Aus alt wird neu
Im Laufe der Zeit ist auch einiges in die Mülltonne gewandert. Anderes ist zu schade dafür. Ich kann es zwar selbst nicht mehr gebrauchen, weiß aber, dass sich andere Leute darüber freuen würden. Also gebe ich es weiter oder versteigere es bei eBay.
Dennoch bleibt etliches in den Schränken verborgen: Es könnte ja noch einmal für etwas nütze sein. Mein Schwiegervater hat das für alles Handwerkliche verinnerlicht. Sein Schuppen ähnelt einem Warenlager. Doch das hat uns schon so manches Mal geholfen. Aus alt wird neu, weil er einen Blick und das Geschick dafür hat. Weil er etwas Sinnvolles genau dafür aufgehoben hat und sich nun davon trennt.

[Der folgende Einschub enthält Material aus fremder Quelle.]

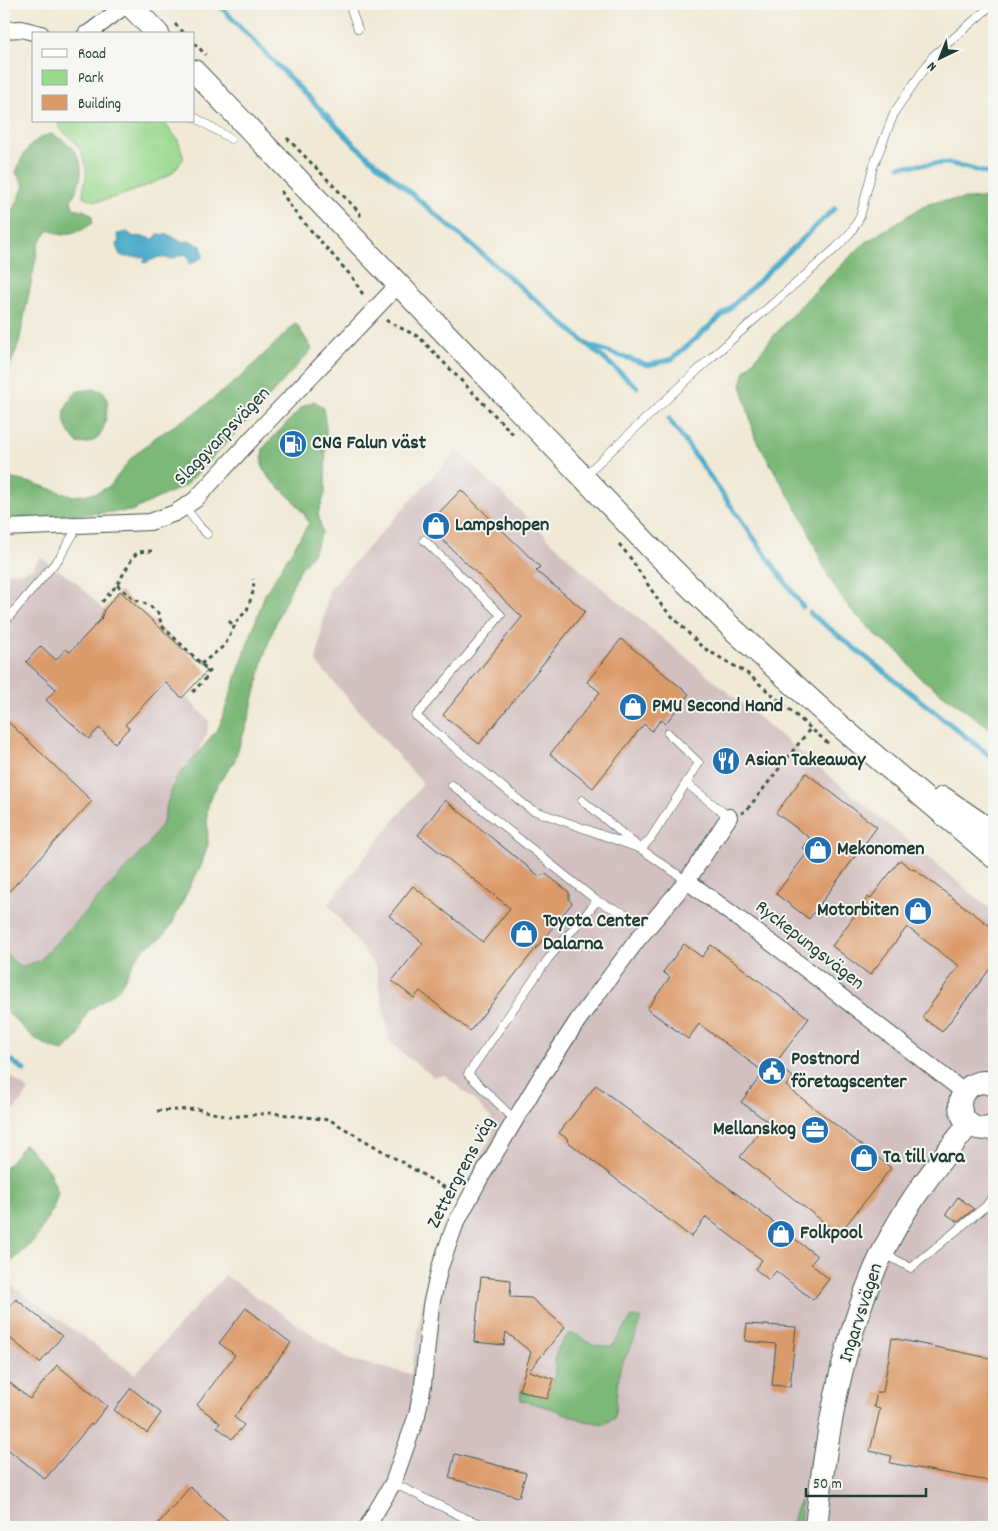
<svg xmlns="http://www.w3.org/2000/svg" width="998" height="1531" font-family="Dekko,sans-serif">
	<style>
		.industrial { fill: #d2bfc0 }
		.green { fill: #9ad88d; stroke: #5c8a60 }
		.forest { fill: #7bb878; stroke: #4d7a56 }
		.water { fill: #4caccb; stroke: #367480 }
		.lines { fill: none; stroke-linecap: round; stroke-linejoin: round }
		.stream { stroke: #4caccb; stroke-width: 5 }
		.building { fill: #db9a69 }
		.lane-casing { stroke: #3e574c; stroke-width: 9 }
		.street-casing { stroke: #3e574c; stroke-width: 18 }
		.secondary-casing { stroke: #3e574c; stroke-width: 24 }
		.path { stroke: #3e574c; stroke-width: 3; stroke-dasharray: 4 4; stroke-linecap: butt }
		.lane { stroke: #fff; stroke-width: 8 }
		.street { stroke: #fff; stroke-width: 16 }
		.secondary { stroke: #fff; stroke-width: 22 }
		.labels { text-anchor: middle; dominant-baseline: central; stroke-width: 4; stroke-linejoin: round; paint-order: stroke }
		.street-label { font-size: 20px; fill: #1f3d34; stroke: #f6f6f2 }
		.poi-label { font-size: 20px; font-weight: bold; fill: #1f3d34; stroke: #f6f6f2; text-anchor: start }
	</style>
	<rect width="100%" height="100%" fill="#f6f6f2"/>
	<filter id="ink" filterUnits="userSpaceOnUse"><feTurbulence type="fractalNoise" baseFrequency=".02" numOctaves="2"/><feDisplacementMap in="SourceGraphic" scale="10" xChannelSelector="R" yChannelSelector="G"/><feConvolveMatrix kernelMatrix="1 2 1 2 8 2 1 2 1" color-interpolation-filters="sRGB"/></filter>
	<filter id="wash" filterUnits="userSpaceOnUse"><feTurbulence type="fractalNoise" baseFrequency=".0096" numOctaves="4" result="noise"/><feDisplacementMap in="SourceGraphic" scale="20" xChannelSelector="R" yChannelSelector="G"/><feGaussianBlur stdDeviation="1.12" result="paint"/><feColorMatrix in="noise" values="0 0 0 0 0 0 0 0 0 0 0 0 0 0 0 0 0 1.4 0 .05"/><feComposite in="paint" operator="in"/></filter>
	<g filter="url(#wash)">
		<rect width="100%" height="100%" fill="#f0e9d5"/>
		<!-- industrial -->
		<g class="industrial">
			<polygon points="457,450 585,574 994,912 994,1527 4,1527 4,1280 135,1374 225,1275 350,1360 411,1374 426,1282 469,1182 493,1132 491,1118 477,1103 445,1075 434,1077 402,1053 389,1040 376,967 328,904 423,784 316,662 329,590"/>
			<polygon points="40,557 77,583 104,610 120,591 207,671 183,698 187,698 198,709 209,721 207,733 196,756 176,778 167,804 164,822 147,846 39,961 20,967 4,954 4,573 24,572 34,567"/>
			<polygon points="4,1071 29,1091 4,1123"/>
		</g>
		<!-- green -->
		<path class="green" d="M59,121h104l15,19 6,18c-4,5 -8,11 -12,15 -10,8 -62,28 -74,28 -5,0 -10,-3 -15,-5 0,-8 2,-13 3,-20 1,-11 -4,-27 -12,-35 -5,-5 -10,-8 -15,-13z"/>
		<!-- forest -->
		<g class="forest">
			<path d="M52,134c31,15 37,37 19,66l2,8 10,2 8,4 2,9 -11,7 -20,5 -13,-5 -10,13 -20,100 -15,39v-167c12,-5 16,-18 20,-30l-8,-12c5,-17 17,-37 36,-39z"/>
			<polygon points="994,197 994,733 987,726 919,677 900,653 878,637 852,611 841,597 825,570 805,523 755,438 741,384 745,371 786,321 815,291 858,249 869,240 925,205 940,201"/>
			<polygon points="296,323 312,349 246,422 186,485 131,511 4,519 4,473 8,478 33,483 73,496 96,493 110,486 132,457 156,437 198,411 242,376"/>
			<path d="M94,389l10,3c5,9 3,15 2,24 -1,16 -11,31 -29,27 -17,-18 -17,-36 1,-52z"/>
			<path d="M314,401l9,6 3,21 -1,66 -7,19 4,19 -9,21 -14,18 -21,46 -12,33 -17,67 -15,45 -16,22 -8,14 -3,13 1,33 -7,22 -10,18 -20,42 -11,13 -14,8 -10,11 -18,32 -30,21 -5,9 -5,17 -14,14c-26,-4 -43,-25 -60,-43v-56l16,15 19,-6 108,-115 16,-24 4,-18 9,-26 20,-22 23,-29 46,-133 44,-71 -5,-9 -9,-12 -27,-25 -6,-12 1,-17 39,-41z"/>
			<polygon points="25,1144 49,1171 58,1193 54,1206 37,1237 25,1250 4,1268 4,1169"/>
			<path d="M632,1317l9,1 -7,22 -14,28 -3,21 -2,29 -11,6 -19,-3 -32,-12 -32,-9v-9l26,8 7,-20 1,-9v-11l3,-11 10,-14c12,-2 16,8 27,11 5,1 11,1 17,1z"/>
			<polygon points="800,1501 801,1512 800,1527 791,1527 795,1511"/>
		</g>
		<!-- water -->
		<path class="water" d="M127,232l7,5c7,-2 13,1 20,2l4,-5 11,1 13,7 8,-1 11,5 2,7v4l-13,7 -3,-10 -11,3 -4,2 -13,-2 -14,6 -2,-1 2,-3 -1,-2h-19l-5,-2 -4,-9 3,-5 -2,-7z"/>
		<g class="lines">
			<!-- stream -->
			<g class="stream">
				<polyline points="218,4 355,145 637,387"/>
				<polyline points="900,166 948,163 994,175"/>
				<polyline points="591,346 648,365 672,359 728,310 835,208"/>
				<polyline points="669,419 803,607"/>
				<polyline points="810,613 994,759"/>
				<polyline points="4,1055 24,1070"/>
			</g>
		</g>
		<g id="blocks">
			<!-- building -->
			<g class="building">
				<polygon points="461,490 540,567 536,571 585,611 479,744 443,715 522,617 427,525"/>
				<polygon points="120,591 207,671 182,698 165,682 125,725 129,728 115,743 99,728 89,739 46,700 56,689 26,662 41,646 56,660 66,649 70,652 101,619 104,610"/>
				<polygon points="621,639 689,694 665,724 661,720 652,731 644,724 593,788 550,754 600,692 587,682"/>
				<polygon points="4,718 92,801 4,897"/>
				<polygon points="723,754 735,762 727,773 715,765"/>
				<polygon points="806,773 877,827 809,919 776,894 808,852 803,848 810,838 776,813"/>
				<polygon points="445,800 539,876 546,874 569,892 569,900 572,903 470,1031 420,991 414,998 392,981 423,943 389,916 413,886 483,942 510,908 418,835"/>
				<polygon points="900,860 913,870 914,869 994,929 994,974 989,970 942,1032 922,1017 959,966 907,927 870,975 832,946 868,897 870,899"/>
				<polygon points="684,944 702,957 711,945 809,1018 775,1064 793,1077 786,1086 891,1168 839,1234 740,1157 768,1122 741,1102 764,1072 699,1024 688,1039 647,1009 670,977 663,972"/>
				<polygon points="596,1085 817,1256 811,1264 829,1279 813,1300 776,1271 769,1280 755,1269 762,1260 706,1217 691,1237 567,1141 568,1139 559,1133"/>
				<polygon points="958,1197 974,1209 958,1222 946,1214"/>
				<polygon points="481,1277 511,1280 510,1297 531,1298 565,1327 529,1371 554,1379 547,1399 519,1390 531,1352 506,1332 504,1345 474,1342"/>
				<polygon points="16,1299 62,1336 40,1363 4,1333 4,1313"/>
				<polygon points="246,1308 291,1343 234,1417 244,1425 232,1439 217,1427 220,1423 197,1405 235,1355 219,1343"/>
				<polygon points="747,1324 796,1327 790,1387 772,1385 776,1344 745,1341"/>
				<polygon points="892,1338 994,1359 994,1482 890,1463 892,1456 870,1451 880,1409 874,1407 877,1392 883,1392"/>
				<polygon points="57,1365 107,1406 92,1425 91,1424 45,1479 4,1446 4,1378 30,1399"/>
				<polygon points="131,1388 161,1413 147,1433 114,1410"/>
				<polygon points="455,1454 526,1473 519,1497 449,1478"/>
				<polygon points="190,1487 235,1527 155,1527"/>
			</g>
		</g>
	</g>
	<g filter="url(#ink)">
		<use href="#blocks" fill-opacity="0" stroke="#3e574c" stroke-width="1"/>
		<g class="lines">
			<defs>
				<g id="lane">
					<polyline points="349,4 358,29"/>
					<polyline points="194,117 231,139"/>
					<polyline points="584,476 712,357 836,248 851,232 860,217 873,167 895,111 933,56 993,4"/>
					<polyline points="185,507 200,527 207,534"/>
					<polyline points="424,540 501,615 416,716 530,809 641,849 651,838 699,763 668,733"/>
					<polyline points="4,623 60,557 78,526"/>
					<polyline points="686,783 729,817"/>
					<polyline points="452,785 597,901 650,925"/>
					<polyline points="582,800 641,849 687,881"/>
					<polyline points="515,1120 468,1074 548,959 597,901"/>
					<polyline points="885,1254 911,1268 986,1206 994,1195"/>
					<polyline points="393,1483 467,1519 491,1527"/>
				</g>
				<g id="street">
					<polyline points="4,30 21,29 41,34"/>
					<polyline points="86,34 89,33 127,4"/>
					<polyline points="4,528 150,522 175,513 195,500 268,421 398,285"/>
					<polyline points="729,817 687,881 781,950 964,1092"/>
					<polyline points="367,1527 393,1483 417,1415 423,1385 431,1305 440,1267 455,1225 479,1180 539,1080 578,1020 638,939 687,881"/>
				</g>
				<g id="secondary">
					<polyline points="129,4 158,34"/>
					<polyline points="194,71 651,548 734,630 834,721 994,857"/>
					<polyline points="943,798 994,833"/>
					<path d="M994,1085c-6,-3 -13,-4 -19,-1 -29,11 -12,56 19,42"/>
					<path d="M816,1527c10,-95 29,-206 75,-291 21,-40 50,-76 78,-112"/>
				</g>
			</defs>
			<!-- lane casing -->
			<use href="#lane" class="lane-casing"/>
			<!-- street casing -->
			<use href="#street" class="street-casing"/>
			<!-- secondary casing -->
			<use href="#secondary" class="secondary-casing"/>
			<!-- path -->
			<g class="path">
				<polyline points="175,24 185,34"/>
				<polyline points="194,43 206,55"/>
				<polyline points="287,138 360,213 360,217"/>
				<polyline points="281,191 293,210 353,278 360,290 365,297"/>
				<polyline points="386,320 389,322 419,337 514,435"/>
				<polyline points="619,544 629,556 662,606 702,647 748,674 829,744"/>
				<polyline points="117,585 135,600 149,605 158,613 162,626 209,671 205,679 190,695"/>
				<polyline points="102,602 117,585 133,557 138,552 153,551"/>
				<polyline points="229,621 235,627"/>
				<polyline points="201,664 225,645 237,621 247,610 254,589 253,579"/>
				<polyline points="741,813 746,811 810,729"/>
				<polyline points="157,1111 197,1109 229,1117 271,1113 330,1120 454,1193"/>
			</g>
			<!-- lane -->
			<use href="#lane" class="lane"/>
			<!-- street -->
			<use href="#street" class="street"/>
			<!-- secondary -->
			<use href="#secondary" class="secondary"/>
		</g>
	</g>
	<!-- icons -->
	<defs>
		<symbol id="fuel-disc" viewBox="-11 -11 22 22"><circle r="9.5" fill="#1f6fb2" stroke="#f6f6f2"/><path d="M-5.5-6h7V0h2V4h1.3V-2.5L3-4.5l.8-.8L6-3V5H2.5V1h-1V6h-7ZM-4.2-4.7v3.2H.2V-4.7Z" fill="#fff"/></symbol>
		<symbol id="shop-disc" viewBox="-11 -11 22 22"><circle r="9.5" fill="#1f6fb2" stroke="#f6f6f2"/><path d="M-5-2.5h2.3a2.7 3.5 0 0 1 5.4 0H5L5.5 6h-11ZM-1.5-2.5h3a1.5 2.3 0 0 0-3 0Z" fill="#fff"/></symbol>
		<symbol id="restaurant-disc" viewBox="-11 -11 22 22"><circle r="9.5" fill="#1f6fb2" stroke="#f6f6f2"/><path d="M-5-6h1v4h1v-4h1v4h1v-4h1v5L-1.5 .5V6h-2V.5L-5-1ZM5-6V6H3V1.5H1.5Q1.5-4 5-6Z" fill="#fff"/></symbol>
		<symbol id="civic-disc" viewBox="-11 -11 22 22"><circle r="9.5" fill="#1f6fb2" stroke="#f6f6f2"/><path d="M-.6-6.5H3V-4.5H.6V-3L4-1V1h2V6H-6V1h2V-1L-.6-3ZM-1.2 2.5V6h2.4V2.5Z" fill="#fff"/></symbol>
		<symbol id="office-disc" viewBox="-11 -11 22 22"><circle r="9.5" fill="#1f6fb2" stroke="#f6f6f2"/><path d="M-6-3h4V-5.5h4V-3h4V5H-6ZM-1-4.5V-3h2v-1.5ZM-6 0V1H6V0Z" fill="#fff"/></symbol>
	</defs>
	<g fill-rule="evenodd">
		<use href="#fuel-disc" x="277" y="428" width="32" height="32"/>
		<use href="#shop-disc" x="420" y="510" width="32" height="32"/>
		<use href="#shop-disc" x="617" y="691" width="32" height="32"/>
		<use href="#restaurant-disc" x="710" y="745" width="32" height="32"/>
		<use href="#shop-disc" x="802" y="834" width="32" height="32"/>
		<use href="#shop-disc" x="902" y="895" width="32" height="32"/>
		<use href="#shop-disc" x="508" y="918" width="32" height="32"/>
		<use href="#civic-disc" x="756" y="1055" width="32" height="32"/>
		<use href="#office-disc" x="799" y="1114" width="32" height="32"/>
		<use href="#shop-disc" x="848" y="1142" width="32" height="32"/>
		<use href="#shop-disc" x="765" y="1218" width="32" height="32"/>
	</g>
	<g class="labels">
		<!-- street labels -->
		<g class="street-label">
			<text transform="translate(223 437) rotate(-46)">Slaggvarpsvägen</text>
			<text transform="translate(809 946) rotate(38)">Ryckepungsvägen</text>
			<text transform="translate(462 1173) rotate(-62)">Zettergrens väg</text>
			<text transform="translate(862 1313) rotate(-72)">Ingarvsvägen</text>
		</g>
		<!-- poi labels -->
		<g class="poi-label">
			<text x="312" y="444">CNG Falun väst</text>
			<text x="455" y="526">Lampshopen</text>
			<text x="652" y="707">PMU Second Hand</text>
			<text x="745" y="761">Asian Takeaway</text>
			<text x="837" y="850">Mekonomen</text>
			<text x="899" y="911" text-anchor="end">Motorbiten</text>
			<text x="543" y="922">Toyota Center<tspan x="543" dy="23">Dalarna</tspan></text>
			<text x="791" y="1060">Postnord<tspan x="791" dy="23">företagscenter</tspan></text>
			<text x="796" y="1130" text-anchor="end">Mellanskog</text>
			<text x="883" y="1158">Ta till vara</text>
			<text x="800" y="1234">Folkpool</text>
		</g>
	</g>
	<!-- margin -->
	<rect width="998" height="1531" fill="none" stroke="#f6f6f2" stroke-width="20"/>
	<!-- legend -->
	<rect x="32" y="32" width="162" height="90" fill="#f6f6f2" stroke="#a0aca6"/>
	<rect x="42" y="49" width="25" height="8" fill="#ffffff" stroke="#a0aca6"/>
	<text x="78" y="58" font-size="15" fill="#1f3d34">Road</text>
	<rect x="42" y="70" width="25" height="15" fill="#9ad88d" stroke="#a0aca6"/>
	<text x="78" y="82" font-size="15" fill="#1f3d34">Park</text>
	<rect x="42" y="95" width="25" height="15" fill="#db9a69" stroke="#a0aca6"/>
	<text x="78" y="108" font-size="15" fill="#1f3d34">Building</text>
	<!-- north arrow -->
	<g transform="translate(940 58) rotate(223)" stroke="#f6f6f2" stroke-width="4" paint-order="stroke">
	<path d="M0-4L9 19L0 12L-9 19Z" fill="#1f3d34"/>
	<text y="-8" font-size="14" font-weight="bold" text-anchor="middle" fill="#1f3d34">N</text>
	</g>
	<!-- scale -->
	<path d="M806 1488v8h120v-8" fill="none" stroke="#1f3d34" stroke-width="2.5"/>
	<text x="813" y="1488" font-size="15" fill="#1f3d34" stroke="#f6f6f2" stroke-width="4" paint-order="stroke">50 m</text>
</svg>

Aus alt wird neu. Darum geht es auch in dem Spruch für die kommende Woche: „Wer zu Jesus Christus gehört, ist ein neuer Mensch geworden. Was er früher war, ist vorbei; etwas ganz Neues hat begonnen.“ (2. Korintherbrief, Kapitel 5) Es muss bei mir nicht alles beim Alten bleiben, bis irgendwann jemand über mich entscheidet. Durch Jesus Christus kann ich mich auf einen neuen Weg begeben. Gott hat mich und mein Leben in eines verändert, in dem ich erfahre: Gott setzt sich für mich ein. Er steht mir helfend zur Seite. Er schenkt mir Hoffnung und Freude. Man muss sich von alten Wegen auch mal trennen können, um dann mit Gott neu anzufangen. Es lohnt sich.